RICHMOND, Va. -- With five Democrats defecting, the Virginia Senate today passed a Republican measure that says Virginians don't have to buy health insurance.
Voting 23-17, the Democratic-controlled Senate kicked to the House a bill by Sen. Frederick Quayle, R-Suffolk, that supporters say will send a message to Washington about its efforts to overhaul the health-care system.
The Quayle bill was the first of three nearly identical proposals by Republicans. The others are carried by Sens. Stephen Martin of Chesterfield and Jill Vogel of Fauquier. They passed by the same margin as the Quayle bill.

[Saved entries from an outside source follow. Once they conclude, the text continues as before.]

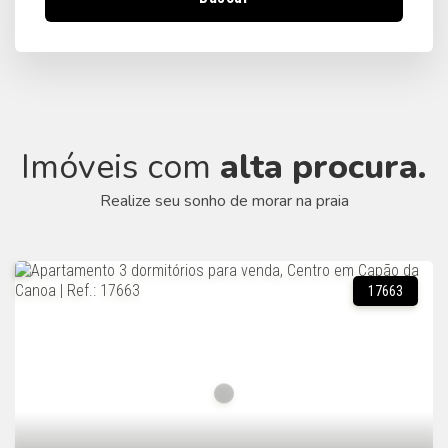
Imóveis com
alta procura.
Realize seu sonho de morar na praia
17663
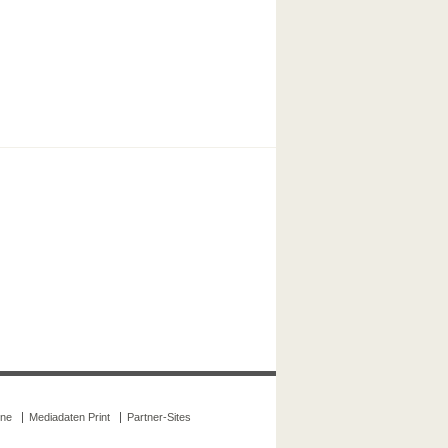
ine
Mediadaten Print
Partner-Sites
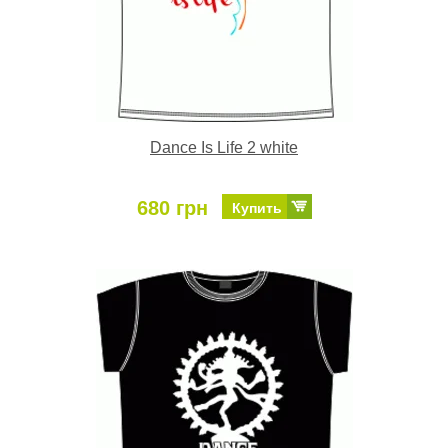
Dance Is Life 2 white
680 грн
Купить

Quayle said the legislation is important, because it's a way of telling Congress that Virginians believe the federal goverrnment is overstepping its authority.
If Washington can mandate health insurance, Quayle said, it could also require Americans to buy domestic automobiles as a way to help that ailing industry.

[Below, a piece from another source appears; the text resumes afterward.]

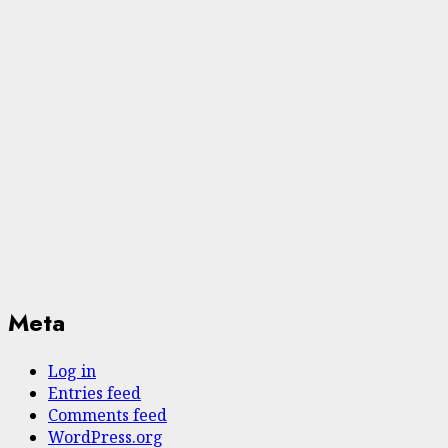
Meta
Log in
Entries feed
Comments feed
WordPress.org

"They could have just ordered us to go out and buy a car -- and just give us the cash to do it," said Quayle, rather than set up the so-called cash-for-clunkers program.
Senate Majority Leader Richard Saslaw, D-Fairfax, said the Republican proposal is a "brochure bill," intended by the GOP as ammunition in the 2011 General Assembly elections.

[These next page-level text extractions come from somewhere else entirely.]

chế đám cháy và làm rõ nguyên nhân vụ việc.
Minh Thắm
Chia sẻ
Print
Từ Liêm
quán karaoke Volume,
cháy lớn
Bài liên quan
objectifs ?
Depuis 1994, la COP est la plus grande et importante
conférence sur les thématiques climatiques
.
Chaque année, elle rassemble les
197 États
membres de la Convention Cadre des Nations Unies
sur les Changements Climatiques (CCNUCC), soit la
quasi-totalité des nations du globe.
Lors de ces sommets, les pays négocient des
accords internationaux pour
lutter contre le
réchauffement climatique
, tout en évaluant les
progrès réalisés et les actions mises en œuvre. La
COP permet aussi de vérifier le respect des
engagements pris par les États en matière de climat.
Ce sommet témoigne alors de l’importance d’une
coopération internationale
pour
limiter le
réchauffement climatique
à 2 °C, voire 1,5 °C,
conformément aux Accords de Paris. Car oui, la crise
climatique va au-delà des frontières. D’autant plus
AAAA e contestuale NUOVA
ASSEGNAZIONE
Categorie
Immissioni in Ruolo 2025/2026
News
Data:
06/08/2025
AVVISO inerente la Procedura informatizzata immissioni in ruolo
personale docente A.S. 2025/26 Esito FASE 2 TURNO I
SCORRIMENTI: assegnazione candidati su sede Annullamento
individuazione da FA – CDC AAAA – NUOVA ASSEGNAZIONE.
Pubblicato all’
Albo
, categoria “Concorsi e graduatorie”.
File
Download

And Sen. Creigh Deeds, D-Bath, the defeated Democratic candidate for governor in 2009, said the legislature has more important business than playing politics with health care through a debate on where federal power ends and state authority begins.
Lawmakers, he said, should be more concerned about the aftershocks of the recession and closing the $4.2 billion hole in the Virginia budget.
"And now we're arguing about theory," said Deeds.
The five Democrats joining Republicans in this afternoon's vote were: Charles Colgan of Prince William, R. Edward Houck of Spotsylvania, John Miller of Newport News, Philip Puckett of Russell and Roscoe Reynolds of Henry.